An Elizabethan cookbook on display at the Folger Shakespeare Library tells us to take one capon and a veal shank and cook till "half-boiled." Modern cooks who confront this kind of enigmatic instruction can sympathize with performers who undertake the music of the same period. Much is assumed, and the words--or notes--on the page make sense only within a living tradition that is, in many ways, no longer living.

The Folger Consort attempted to bring some of the Renaissance musical tradition back to life last evening, in a program of 16th-century Italian madrigals given at the Shakespeare Theatre. The program will be repeated this evening and twice tomorrow. The consort has put together a chronological overview of the madrigal, beginning with the fluid beauties of the early 16th century and culminating with music of Monteverdi and contemporaries from the turn of the 17th century and beyond. It is devoted mostly to madrigals in the limited sense of the term, smallish vocal works that take their texts very seriously (even when lighthearted) and emphasize imitative and expressive effects. One hears the madrigal, as such, materialize out of more purely songlike forms, flirt with contrapuntal complexity and culminate in an almost expressionistic density. The only thing to regret about this well-chosen and well-laid-out evening is that it gives us nothing of the bizarre mannerism into which the form evolved. Something by Gesualdo might have put a nice bookend on this century-long tour and emphasized the stark contrasts of the form.

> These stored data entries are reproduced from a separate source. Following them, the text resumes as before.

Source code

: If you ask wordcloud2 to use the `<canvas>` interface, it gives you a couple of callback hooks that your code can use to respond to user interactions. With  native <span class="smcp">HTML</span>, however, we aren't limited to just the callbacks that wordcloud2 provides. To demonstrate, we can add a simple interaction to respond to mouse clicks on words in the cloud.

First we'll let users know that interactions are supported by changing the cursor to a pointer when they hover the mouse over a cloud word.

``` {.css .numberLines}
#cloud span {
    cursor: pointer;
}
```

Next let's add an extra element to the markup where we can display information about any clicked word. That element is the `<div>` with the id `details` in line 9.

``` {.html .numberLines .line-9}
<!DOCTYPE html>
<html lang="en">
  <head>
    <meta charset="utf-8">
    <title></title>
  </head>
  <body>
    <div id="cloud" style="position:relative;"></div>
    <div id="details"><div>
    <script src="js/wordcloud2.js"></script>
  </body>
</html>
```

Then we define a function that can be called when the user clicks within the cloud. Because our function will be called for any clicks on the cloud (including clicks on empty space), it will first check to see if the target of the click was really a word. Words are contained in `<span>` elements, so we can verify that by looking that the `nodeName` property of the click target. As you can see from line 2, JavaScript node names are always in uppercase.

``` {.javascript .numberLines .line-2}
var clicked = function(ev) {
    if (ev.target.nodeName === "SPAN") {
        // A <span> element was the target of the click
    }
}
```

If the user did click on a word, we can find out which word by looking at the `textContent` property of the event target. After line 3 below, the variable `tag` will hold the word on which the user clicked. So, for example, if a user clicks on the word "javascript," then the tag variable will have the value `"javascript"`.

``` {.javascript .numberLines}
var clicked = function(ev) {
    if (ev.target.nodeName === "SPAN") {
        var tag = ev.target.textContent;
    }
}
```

The Folger Consort, composed last night of five excellent singers and four versatile instrumentalists, takes a smooth and liquid approach to performance. Even in the chromatic irruptions of Monteverdi or the instrumental experiments of Banchieri, the consort tends to smooth things over. It makes a pleasant contrast to Renaissance ensembles that exploit the oddities of this music, the interruptions, changes of direction and the, at times, almost violent virtuosity.

But the musicians also kept their heads buried in the music most of the evening, leaving much of the poetic spontaneity and dramatic interaction to be guessed at. There was a sense that the music was performed by very dexterous, but perhaps not quite fully rehearsed, players. That sense became manifest in some suspicious hesitancy in Cipriano de Rore's "Dalle belle contrade."

Still, as a two-hour lesson about a complex--but omnipresent--musical form, the evening is well worth attending. The challenge, perhaps, is to decide whether this music and poetry (with its genuine and recycled trecento imagery) is to be heard as decidedly foreign to our times, or distant but of a piece with the modern age. Much of the poetry suggests forms of erotic intellectualizing that can seem cold and evasive--the standard sexless sex imagery of pastorale and mythological texts or the equal-opportunity sycophancy of works like Marenzio's "Real natura, angelico intelletto" (an all-purpose wedding madrigal). And yet there are explosively sensual works such as Willaert's "Un giorno mi prego una vedovella," sufficiently pornographic in its coy way to make even late-20th-century swingers blush a little.

It is a world that offers no clear bearings to someone steeped in the hyper-polite, down-to-earth sexual negotiations of our day. No mention of money--or prenups either.

Highlights of the evening include a solo instrumental work for gamba by Ganassi, performed with poetic simplicity by Margriet Tindemans, three unaccompanied madrigals by Monteverdi that showcase the well-balanced vocalists, some very virtuosic recorder playing by Scott Reiss (in many ways the presiding spirit of animation among the instrumentalists) and two sublime works by Rore. Placed where they are, these madrigals underscore Rore as one of the great geniuses of the era. Hearing genius in the context of the merely fluent is a valuable lesson indeed.